## Direction
Copy every row below word for word, leaving the pictures out of your answer.

Element location data
start

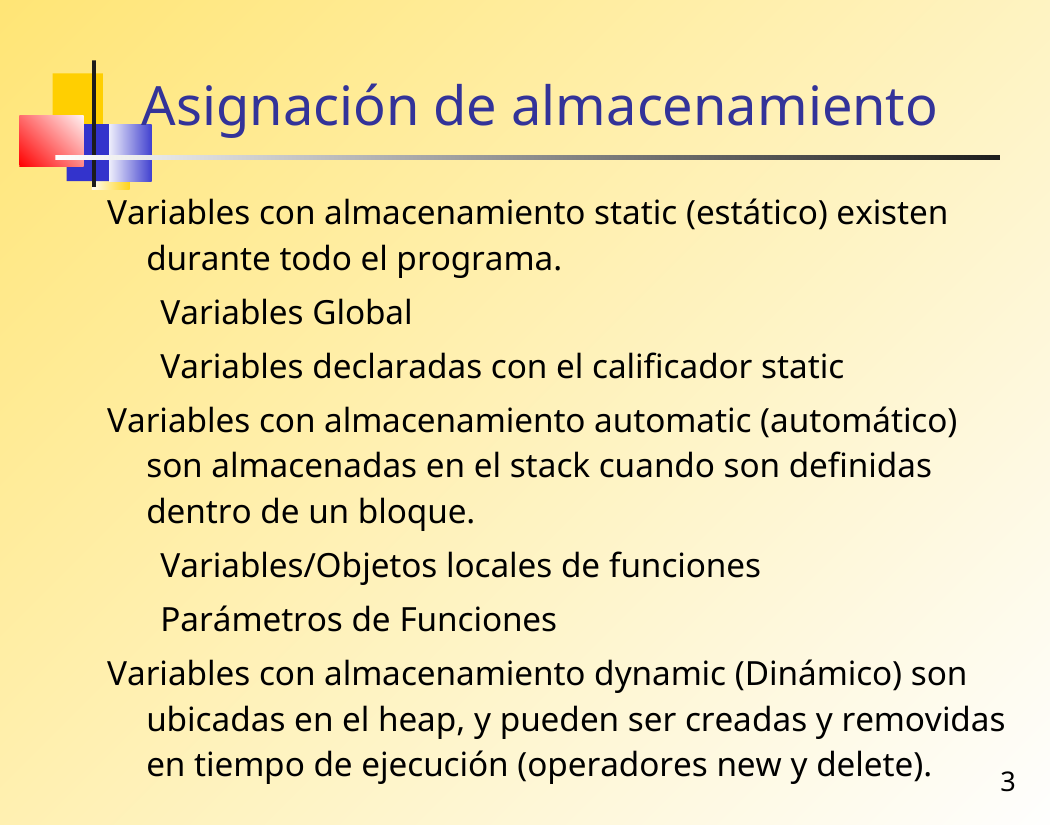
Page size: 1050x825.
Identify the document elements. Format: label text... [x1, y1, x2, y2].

list Variables con almacenamiento static (estático) existen durante todo el programa. Variables Global Variables declaradas con el calificador static Variables con almacenamiento automatic (automático) son almacenadas en el stack cuando son definidas dentro de un bloque. Variables/Objetos locales de funciones Parámetros de Funciones Variables con almacenamiento dynamic (Dinámico) son ubicadas en el heap, y pueden ser creadas y removidas en tiempo de ejecución (operadores new y delete). [96, 183, 1024, 743]
title Asignación de almacenamiento [131, 27, 1026, 148]
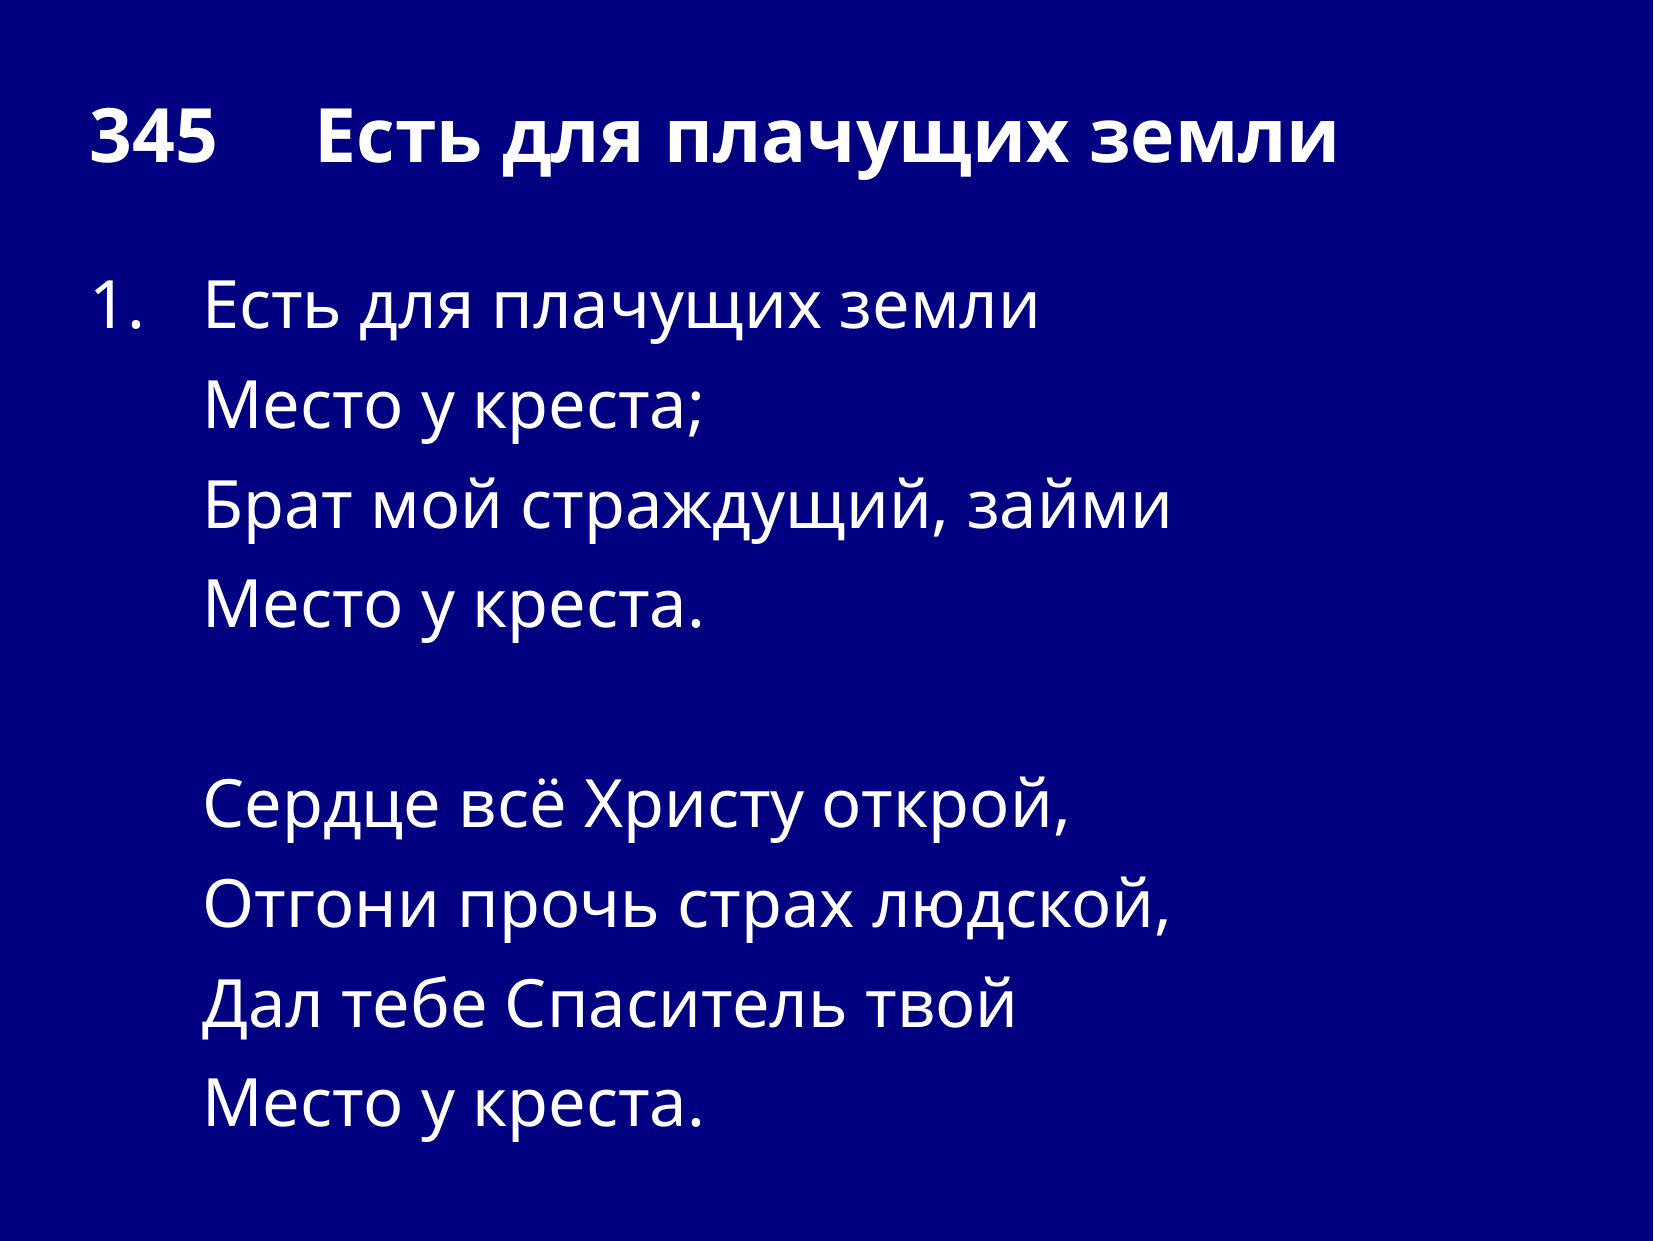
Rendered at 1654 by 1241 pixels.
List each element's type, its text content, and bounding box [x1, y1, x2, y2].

text_box 345 Есть для плачущих земли [75, 75, 1576, 188]
text_box 1. Есть для плачущих земли Место у креста; Брат мой страждущий, займи Место у креста. Сердце всё Христу открой, Отгони прочь страх людской, Дал тебе Спаситель твой Место у креста. [75, 188, 1576, 1163]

end

## Reply
Page size: 1050x825.
Identify the document elements. Format: label text... [x1, y1, x2, y2].

list Variables con almacenamiento static (estático) existen durante todo el programa. Variables Global Variables declaradas con el calificador static Variables con almacenamiento automatic (automático) son almacenadas en el stack cuando son definidas dentro de un bloque. Variables/Objetos locales de funciones Parámetros de Funciones Variables con almacenamiento dynamic (Dinámico) son ubicadas en el heap, y pueden ser creadas y removidas en tiempo de ejecución (operadores new y delete). [96, 183, 1024, 743]
title Asignación de almacenamiento [131, 27, 1026, 148]
Rendered at 1654 by 1241 pixels.
List each element's type, its text content, and bounding box [x1, y1, x2, y2].

text_box 345 Есть для плачущих земли [75, 75, 1576, 188]
text_box 1. Есть для плачущих земли Место у креста; Брат мой страждущий, займи Место у креста. Сердце всё Христу открой, Отгони прочь страх людской, Дал тебе Спаситель твой Место у креста. [75, 188, 1576, 1163]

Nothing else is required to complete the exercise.